*** Opening THE DATA ***

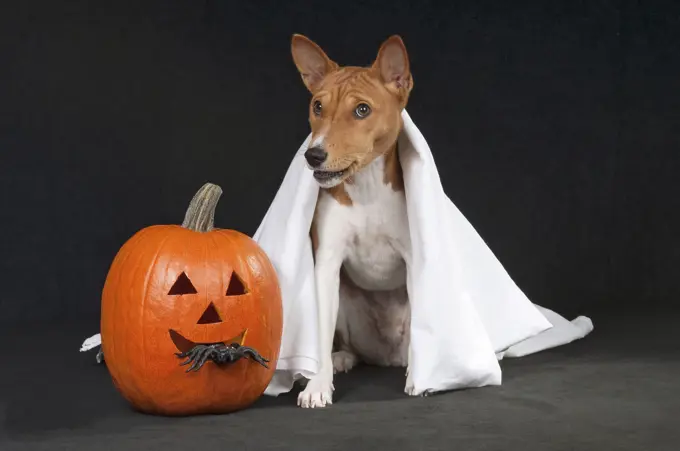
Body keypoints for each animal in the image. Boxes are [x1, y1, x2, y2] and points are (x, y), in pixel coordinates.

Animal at [290, 34, 418, 410]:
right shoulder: (327, 264)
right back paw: (342, 359)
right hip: (344, 303)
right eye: (317, 106)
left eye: (362, 110)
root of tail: (388, 356)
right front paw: (317, 386)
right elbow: (319, 333)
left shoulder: (415, 259)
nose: (313, 155)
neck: (367, 191)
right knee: (349, 346)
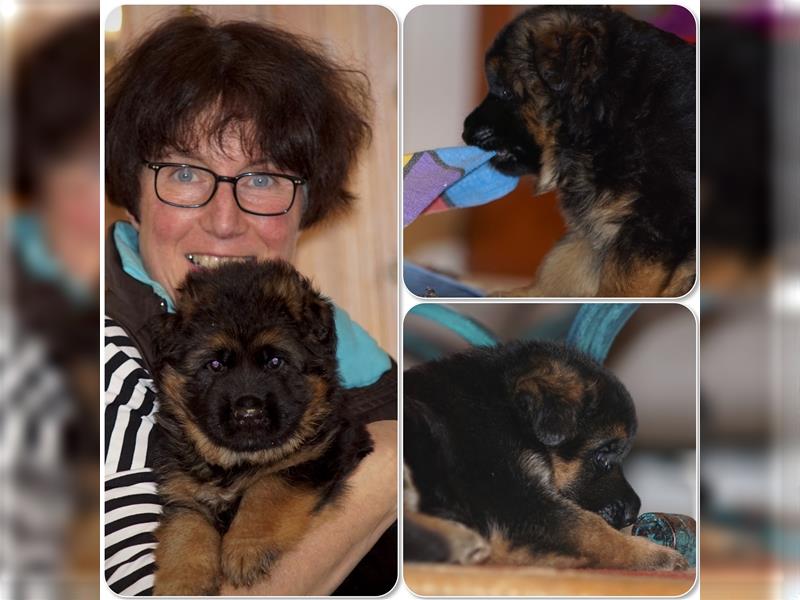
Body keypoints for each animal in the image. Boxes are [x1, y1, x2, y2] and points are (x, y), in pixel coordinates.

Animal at [462, 8, 692, 298]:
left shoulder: (658, 217)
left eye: (504, 89)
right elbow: (565, 261)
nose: (466, 131)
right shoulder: (597, 219)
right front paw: (525, 294)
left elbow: (621, 280)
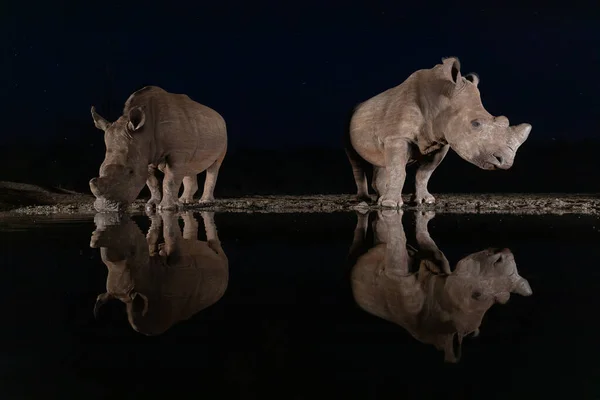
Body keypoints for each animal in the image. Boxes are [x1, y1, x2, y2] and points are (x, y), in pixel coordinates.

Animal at [89, 85, 227, 212]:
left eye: (131, 172)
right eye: (100, 168)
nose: (106, 208)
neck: (145, 131)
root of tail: (218, 115)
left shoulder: (176, 152)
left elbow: (170, 179)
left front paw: (167, 208)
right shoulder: (144, 153)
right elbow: (152, 181)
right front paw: (151, 205)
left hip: (222, 132)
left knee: (214, 166)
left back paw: (205, 202)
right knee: (188, 165)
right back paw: (184, 201)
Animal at [344, 57, 532, 208]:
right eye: (476, 123)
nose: (506, 162)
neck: (441, 99)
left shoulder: (440, 142)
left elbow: (424, 173)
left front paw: (425, 201)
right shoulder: (398, 137)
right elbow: (398, 170)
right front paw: (390, 205)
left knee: (381, 159)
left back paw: (380, 197)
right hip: (349, 118)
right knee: (356, 160)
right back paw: (366, 200)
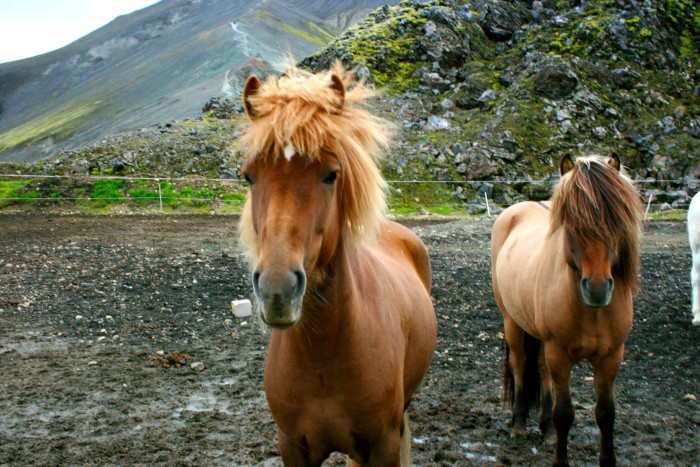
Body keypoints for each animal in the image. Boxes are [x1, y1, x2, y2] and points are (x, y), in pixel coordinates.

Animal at [237, 63, 437, 466]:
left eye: (330, 174)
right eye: (249, 176)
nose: (277, 291)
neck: (322, 355)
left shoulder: (383, 443)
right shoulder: (293, 446)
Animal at [491, 153, 643, 466]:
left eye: (615, 220)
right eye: (571, 223)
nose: (597, 288)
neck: (592, 312)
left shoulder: (611, 357)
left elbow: (606, 413)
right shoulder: (559, 352)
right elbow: (565, 413)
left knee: (540, 369)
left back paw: (546, 429)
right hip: (513, 323)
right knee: (520, 364)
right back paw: (519, 424)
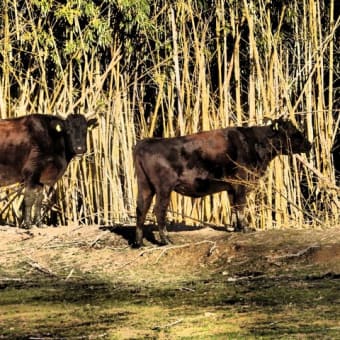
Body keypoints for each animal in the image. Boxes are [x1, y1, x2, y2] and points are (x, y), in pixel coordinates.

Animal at [133, 118, 310, 246]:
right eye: (293, 132)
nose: (309, 144)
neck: (254, 143)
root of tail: (145, 142)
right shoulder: (240, 183)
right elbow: (240, 206)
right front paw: (246, 228)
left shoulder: (231, 187)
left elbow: (234, 208)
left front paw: (238, 228)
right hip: (164, 188)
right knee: (159, 210)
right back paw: (166, 240)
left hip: (145, 186)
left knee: (141, 208)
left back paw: (139, 242)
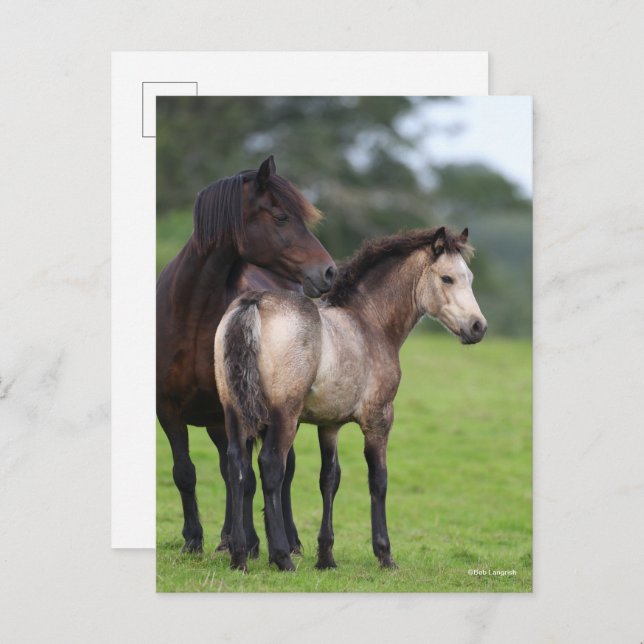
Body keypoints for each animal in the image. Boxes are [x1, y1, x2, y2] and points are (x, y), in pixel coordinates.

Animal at [156, 156, 337, 556]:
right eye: (282, 217)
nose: (330, 271)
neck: (191, 314)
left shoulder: (239, 410)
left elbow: (250, 476)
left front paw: (253, 542)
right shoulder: (168, 409)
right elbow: (186, 472)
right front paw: (193, 540)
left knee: (280, 470)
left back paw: (286, 540)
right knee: (229, 468)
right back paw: (226, 538)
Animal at [214, 226, 487, 571]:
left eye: (470, 277)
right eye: (447, 278)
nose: (478, 327)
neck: (368, 323)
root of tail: (254, 302)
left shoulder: (328, 424)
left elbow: (329, 479)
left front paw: (326, 557)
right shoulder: (379, 418)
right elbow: (378, 479)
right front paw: (385, 554)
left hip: (234, 411)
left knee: (237, 466)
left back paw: (239, 556)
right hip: (284, 415)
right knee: (271, 466)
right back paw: (281, 557)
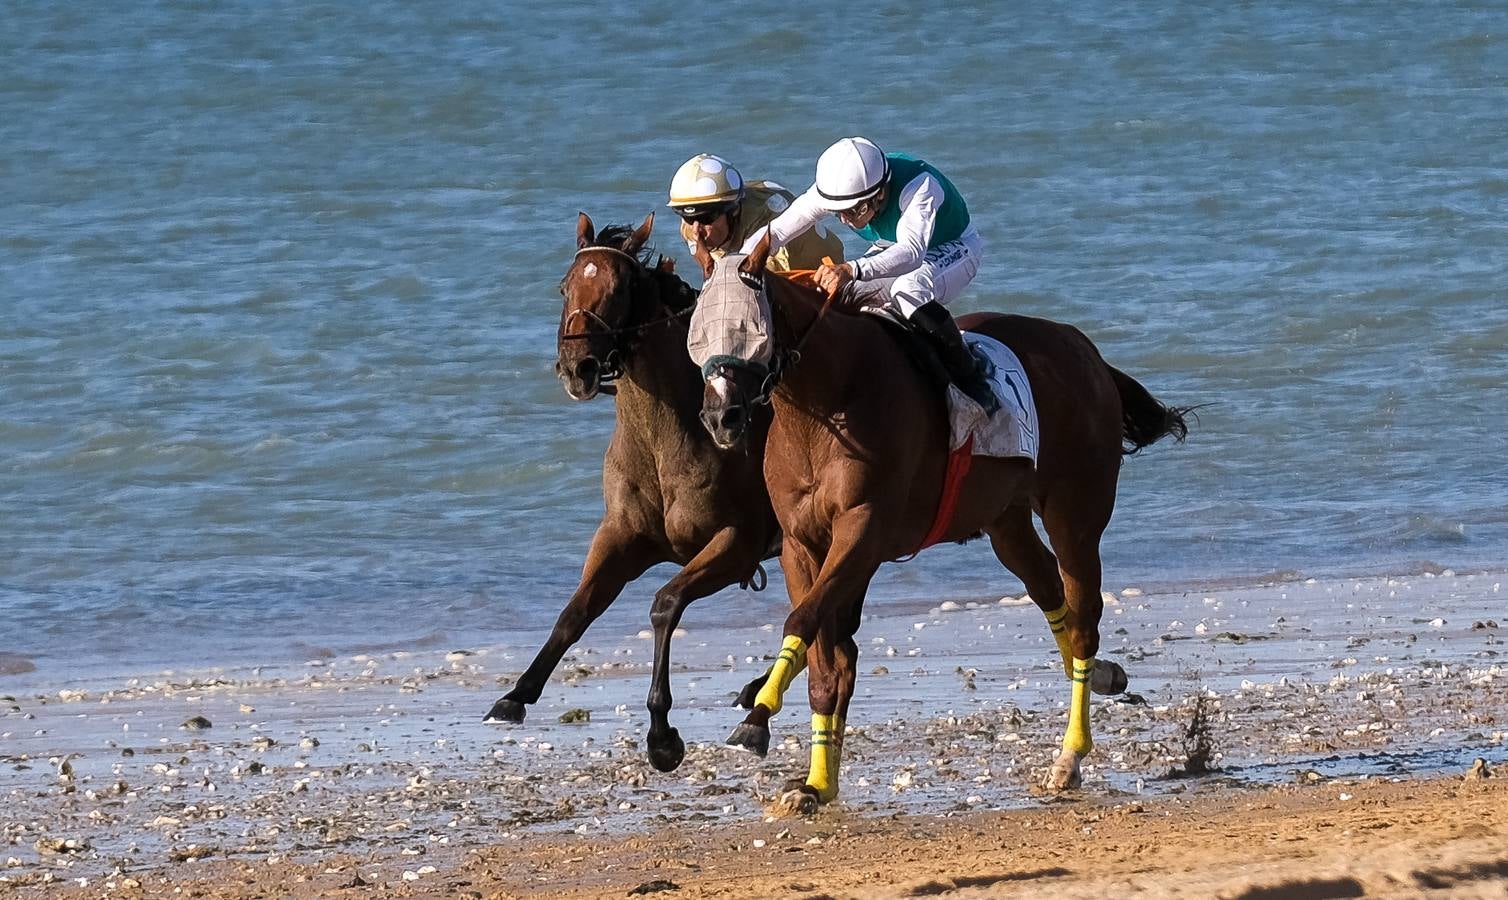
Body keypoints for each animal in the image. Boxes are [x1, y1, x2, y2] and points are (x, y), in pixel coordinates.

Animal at [482, 212, 784, 771]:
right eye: (564, 286)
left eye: (618, 290)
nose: (575, 368)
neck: (669, 435)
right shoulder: (621, 536)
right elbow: (576, 611)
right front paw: (516, 694)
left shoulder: (737, 542)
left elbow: (665, 604)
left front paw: (662, 734)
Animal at [693, 233, 1188, 808]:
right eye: (695, 330)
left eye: (748, 328)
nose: (720, 418)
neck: (830, 401)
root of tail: (1084, 348)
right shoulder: (802, 544)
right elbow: (826, 659)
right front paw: (815, 783)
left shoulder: (863, 529)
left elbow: (804, 623)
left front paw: (758, 718)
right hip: (1006, 521)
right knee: (1050, 592)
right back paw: (1105, 676)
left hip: (1076, 511)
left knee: (1083, 617)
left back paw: (1069, 758)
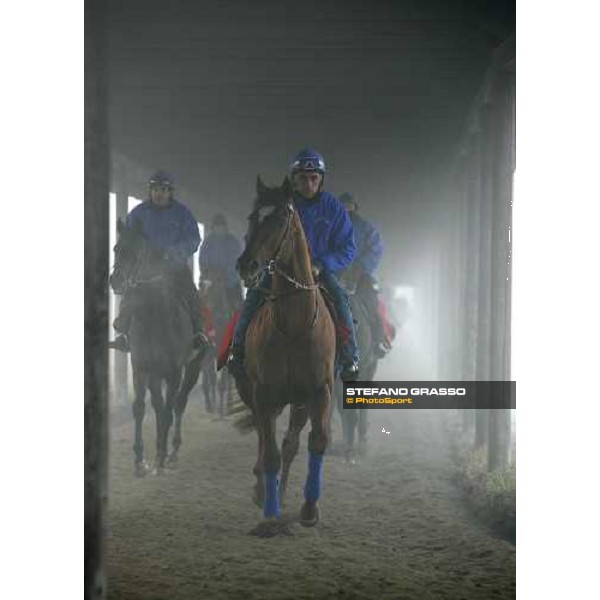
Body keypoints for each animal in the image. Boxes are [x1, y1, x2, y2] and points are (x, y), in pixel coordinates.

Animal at [109, 218, 206, 476]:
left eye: (137, 252)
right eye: (116, 248)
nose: (116, 280)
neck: (155, 316)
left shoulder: (174, 372)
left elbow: (170, 409)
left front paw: (161, 458)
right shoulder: (141, 368)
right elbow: (140, 408)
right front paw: (139, 460)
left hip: (192, 368)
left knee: (178, 404)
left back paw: (171, 453)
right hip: (155, 374)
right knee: (159, 406)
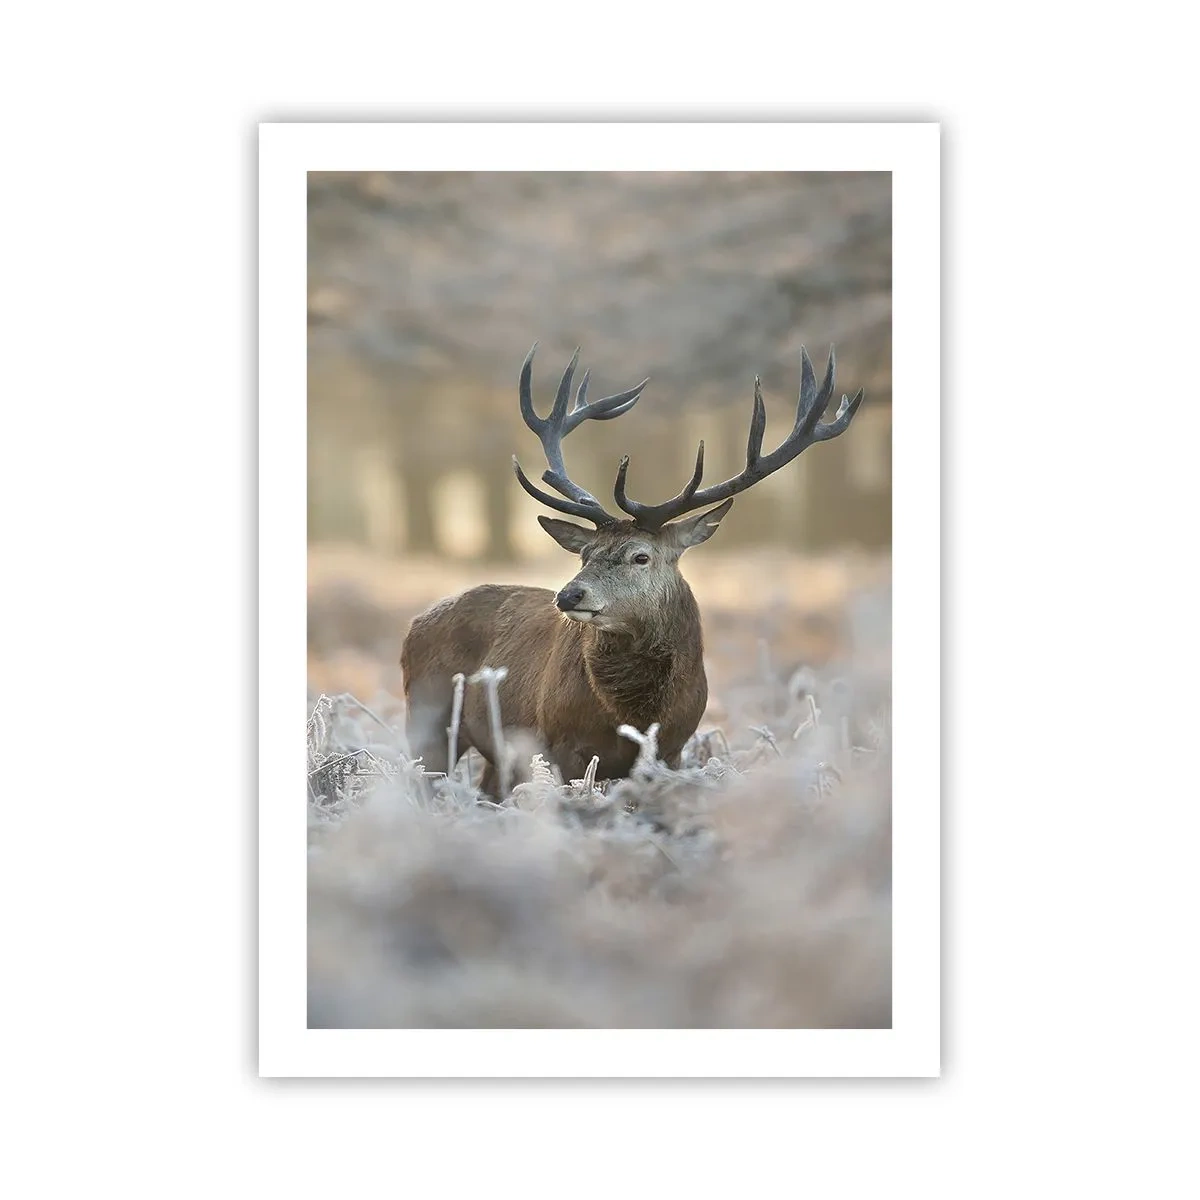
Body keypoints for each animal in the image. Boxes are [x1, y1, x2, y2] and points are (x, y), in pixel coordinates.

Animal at [400, 343, 863, 798]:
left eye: (641, 556)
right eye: (585, 554)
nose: (569, 595)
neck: (635, 713)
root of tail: (415, 623)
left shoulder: (672, 749)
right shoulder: (559, 746)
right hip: (425, 716)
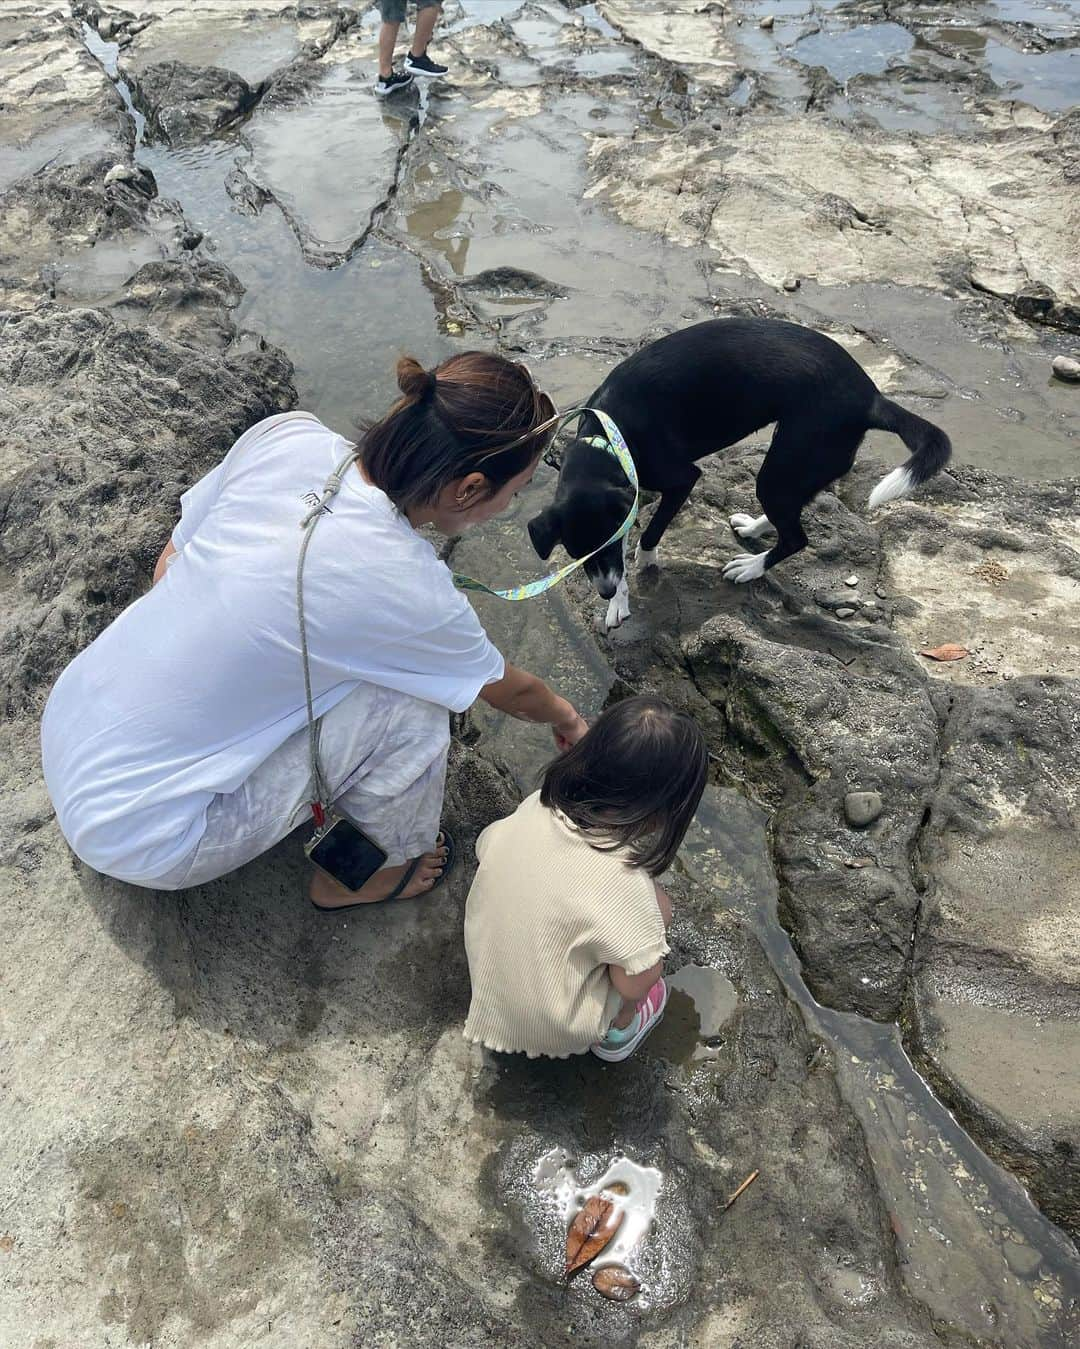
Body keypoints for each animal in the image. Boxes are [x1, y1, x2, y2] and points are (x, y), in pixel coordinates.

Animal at [525, 318, 949, 628]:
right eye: (575, 554)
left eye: (606, 545)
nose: (606, 593)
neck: (608, 436)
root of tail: (872, 397)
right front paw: (620, 601)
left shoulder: (681, 480)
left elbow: (649, 532)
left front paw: (644, 564)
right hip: (800, 463)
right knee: (793, 509)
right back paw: (755, 528)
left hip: (789, 459)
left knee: (795, 537)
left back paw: (752, 567)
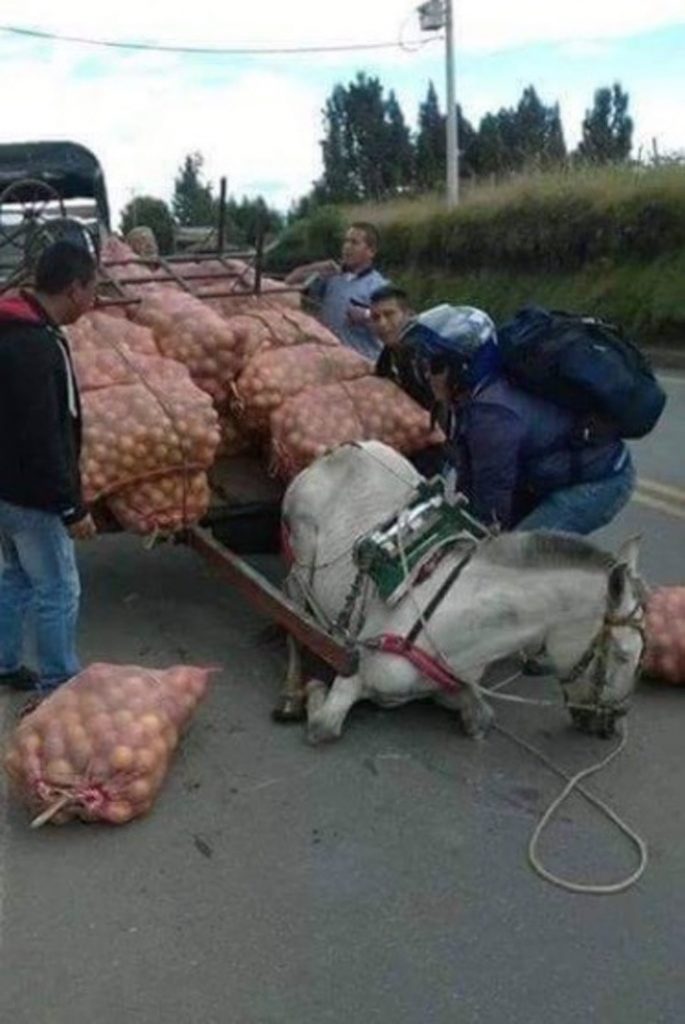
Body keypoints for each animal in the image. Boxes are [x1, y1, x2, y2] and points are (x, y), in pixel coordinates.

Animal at [274, 440, 643, 745]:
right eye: (623, 655)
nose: (612, 726)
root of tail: (340, 449)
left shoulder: (452, 684)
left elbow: (482, 718)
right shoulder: (355, 671)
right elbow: (323, 726)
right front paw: (313, 686)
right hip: (302, 554)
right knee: (292, 611)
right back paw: (291, 692)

*** Closing THE DATA ***

REQUIRED ACTION> Only the number is wanted: how many lines in the entries above contain the string "tail"?

OUTPUT FOR THIS EXERCISE> 8